* [WHAT IS REQUIRED]
Return every line below exactly as written.

* [RECORDS PROVIDED]
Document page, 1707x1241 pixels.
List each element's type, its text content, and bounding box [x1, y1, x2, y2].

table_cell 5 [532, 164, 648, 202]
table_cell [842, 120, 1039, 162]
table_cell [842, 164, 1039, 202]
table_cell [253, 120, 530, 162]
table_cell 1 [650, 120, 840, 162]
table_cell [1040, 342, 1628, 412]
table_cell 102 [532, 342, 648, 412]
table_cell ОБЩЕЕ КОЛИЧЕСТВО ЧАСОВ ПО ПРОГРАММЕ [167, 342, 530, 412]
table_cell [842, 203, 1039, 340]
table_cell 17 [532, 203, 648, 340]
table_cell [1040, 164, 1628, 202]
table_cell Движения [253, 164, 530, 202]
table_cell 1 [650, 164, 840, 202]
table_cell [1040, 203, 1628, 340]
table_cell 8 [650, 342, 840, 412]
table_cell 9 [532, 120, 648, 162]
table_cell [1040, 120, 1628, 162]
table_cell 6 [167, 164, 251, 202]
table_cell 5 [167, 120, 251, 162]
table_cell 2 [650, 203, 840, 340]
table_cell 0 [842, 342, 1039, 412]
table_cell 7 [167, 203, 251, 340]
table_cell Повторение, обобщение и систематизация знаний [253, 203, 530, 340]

* [TASK RESULT]
Document page, 1707x1241 pixels.
List each element's type, its text content, and bounding box [x1, y1, x2, y2].

table_cell 5 [532, 164, 648, 202]
table_cell [842, 120, 1039, 162]
table_cell [842, 164, 1039, 202]
table_cell [253, 120, 530, 162]
table_cell 1 [650, 120, 840, 162]
table_cell [1040, 342, 1628, 412]
table_cell 102 [532, 342, 648, 412]
table_cell ОБЩЕЕ КОЛИЧЕСТВО ЧАСОВ ПО ПРОГРАММЕ [167, 342, 530, 412]
table_cell [842, 203, 1039, 340]
table_cell 17 [532, 203, 648, 340]
table_cell [1040, 164, 1628, 202]
table_cell Движения [253, 164, 530, 202]
table_cell 1 [650, 164, 840, 202]
table_cell [1040, 203, 1628, 340]
table_cell 8 [650, 342, 840, 412]
table_cell 9 [532, 120, 648, 162]
table_cell [1040, 120, 1628, 162]
table_cell 6 [167, 164, 251, 202]
table_cell 5 [167, 120, 251, 162]
table_cell 2 [650, 203, 840, 340]
table_cell 0 [842, 342, 1039, 412]
table_cell 7 [167, 203, 251, 340]
table_cell Повторение, обобщение и систематизация знаний [253, 203, 530, 340]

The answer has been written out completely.